Beauchamp: No, it won't. It's certainly a faster-growing market than traditional red-light, green-light systems management, which has also migrated into something different now. It's really much more predictive and real-time optimization, seeing it and being able to reconfigure. Now when our traditional systems management product sees an issue, it can call over to its friend in the automation components to reconfigure the system in order to address what it sees coming -- say, a capacity-related issue it sees on the horizon.
So we're finally seeing real, live autonomics -- systems that can heal themselves based on policy? The industry has been talking about those for 20 years.
Beauchamp: Yeah, we've been talking about this forever. The code actually works now. It's starting to really happen. I think traditional red and green light is not going away, but it's mutated into something that's more modern. But even with that migration, it's not as fast a growth as automation is right now.
Are customers finding new ways to put these tools to work? Are they discovering ways to bring in revenue or at least achieve better ROI?
Behnia: As I said before, one of the leading metrics around how agile the organization is [is] how quickly it can respond to new capacity requests or requests for new services. On average we're seeing anywhere between 40 days in best-case scenarios, well-run organizations, to as high as 110 days in some of the largest billion-dollar-IT-budget companies. We can reduce that down to literally a day. I was with a CIO that said how this is almost like FedEx. They want to have next-day delivery, or second day, or fourth day, depending on what the service is. So what that shrinkage in time means is that that's more time for developers to write new software, and marketing programs can get run faster. Not only does it impact the bottom line in terms of efficiency, but it directly affects the top line as well.
Are they telling you about ways they're making money?
Beauchamp: Sure. We have a lot of customers in the insurance industry. A year or two ago, they all kind of simultaneously panicked about their infrastructure, and they came to the realization they had to -- I'll use the old term -- Webify their offerings. What they were really talking about was revamping their distribution models. We've got to get the customers to go online, stop talking to people, stop picking up the phone -- just do this all on the Web as much as possible. So they went into this rush to bring all their front-office applications online and to make them really simple. One customer told us that right before they standardized on our software, they had an entire state that was down for two days and didn't know it until the reports came in and they saw they had zero revenue come in from the state.

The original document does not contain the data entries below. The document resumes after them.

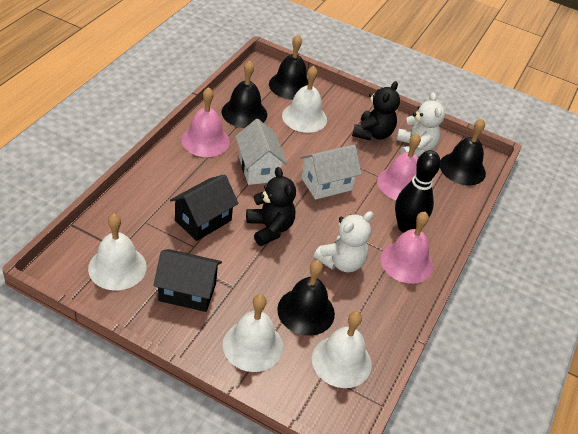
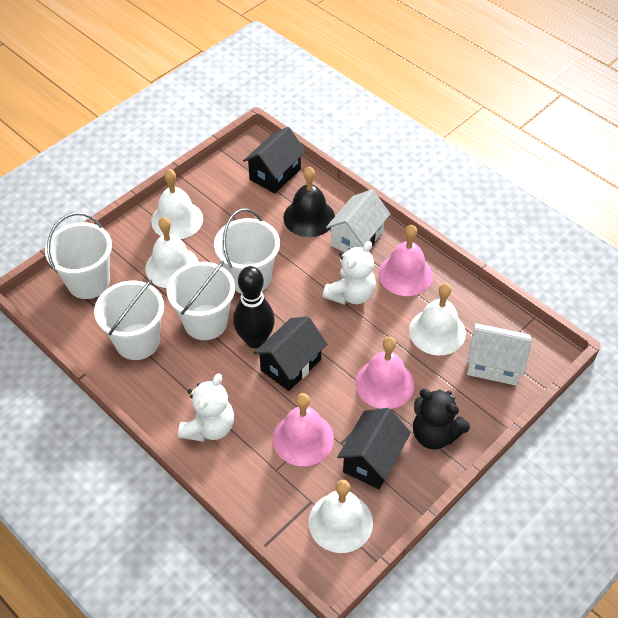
black bell: [222,61,267,128] [269,35,308,100] [277,260,335,336] [440,119,486,185] = 4 -> [283,166,335,237] = 1
black house: [153,249,222,312] [170,174,239,241] = 2 -> [243,127,306,194] [254,316,327,391] [337,408,411,489] = 3
black teddy bear: [246,167,296,246] [352,81,400,141] = 2 -> [413,389,470,450] = 1
white bucket: none = 0 -> [45,212,112,299] [94,280,164,360] [167,261,235,340] [214,209,280,294] = 4

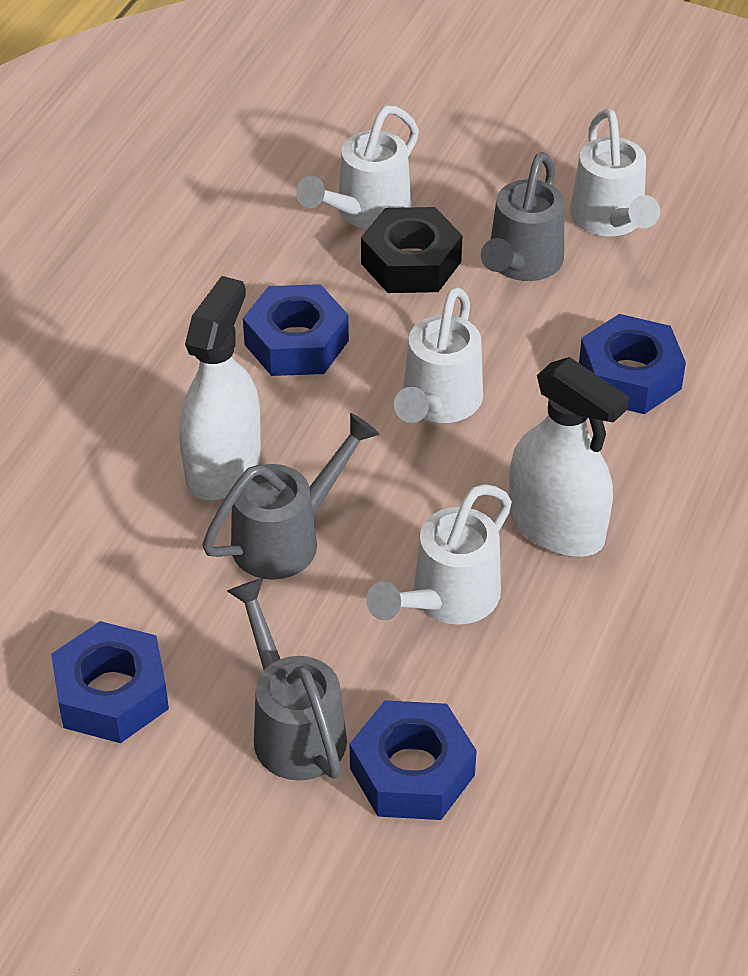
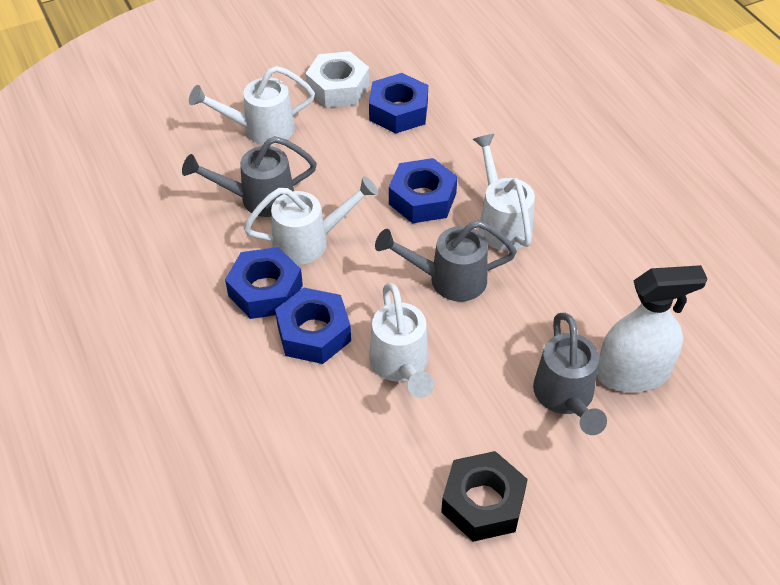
white nut: none = 0 -> [305,51,370,108] = 1
white spray bottle: [179,276,261,500] [509,357,629,557] = 2 -> [597,265,707,392] = 1

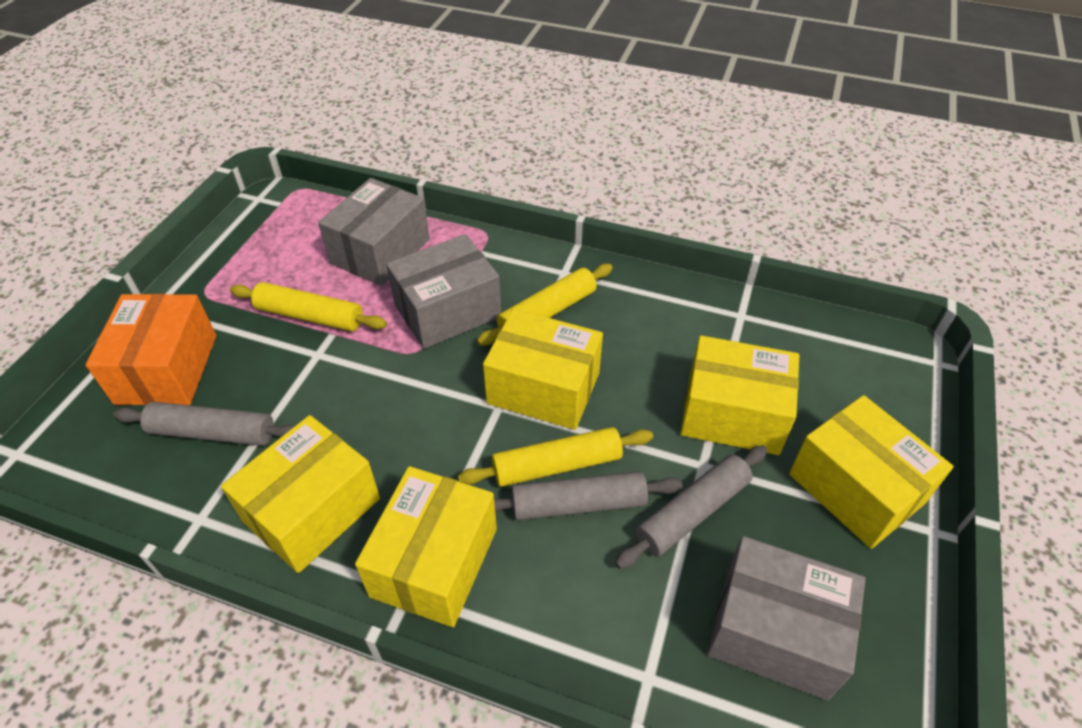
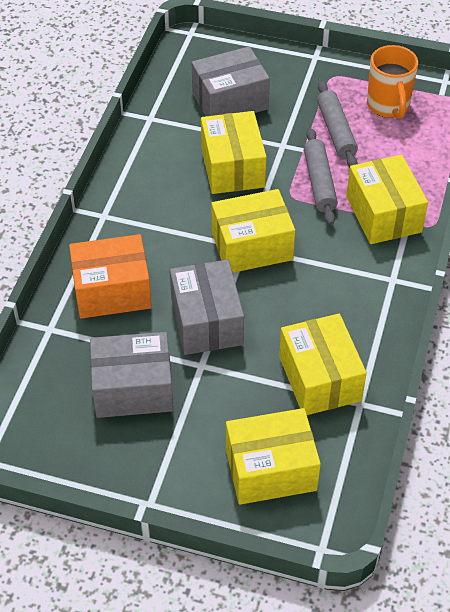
grey rolling pin: [114,402,295,446] [494,471,682,520] [615,445,767,569] = 3 -> [304,128,338,225] [317,81,358,167] = 2
orange mug: none = 0 -> [367,45,418,119] = 1
yellow rolling pin: [230,282,387,332] [458,427,653,487] [477,264,613,346] = 3 -> none = 0

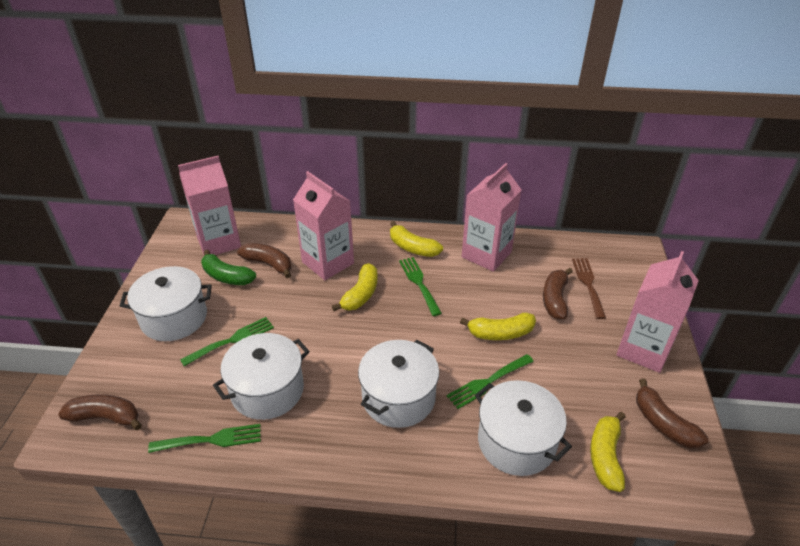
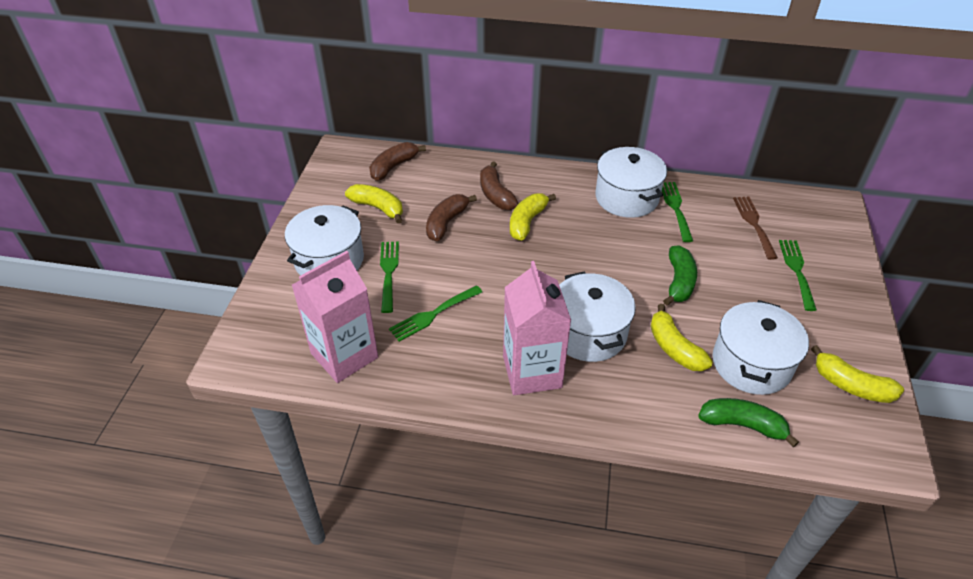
brown banana: [58,394,142,430] [237,243,291,278] [543,268,573,320] [636,379,709,448] = 4 -> [369,142,426,181] [426,194,477,241] [480,161,519,210] = 3
green banana: [201,250,256,285] = 1 -> [663,245,697,305] [698,398,799,447] = 2
pink carton: [178,156,241,256] [293,171,354,280] [462,163,521,272] [616,251,699,373] = 4 -> [292,251,378,383] [503,261,571,395] = 2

Now they want to go the next step. They want to be able to deploy new applications very rapidly, push out new systems and new revenue-generating applications. The revenue drivers that they're forecasting have to do with new content going out. Content's got to be technology based, and we've got to do it in a cloud environment, we've got to go quickly. If they don't get it out quickly, or if they're price-inefficient, they're not going to be competitive. They all want the self-service model.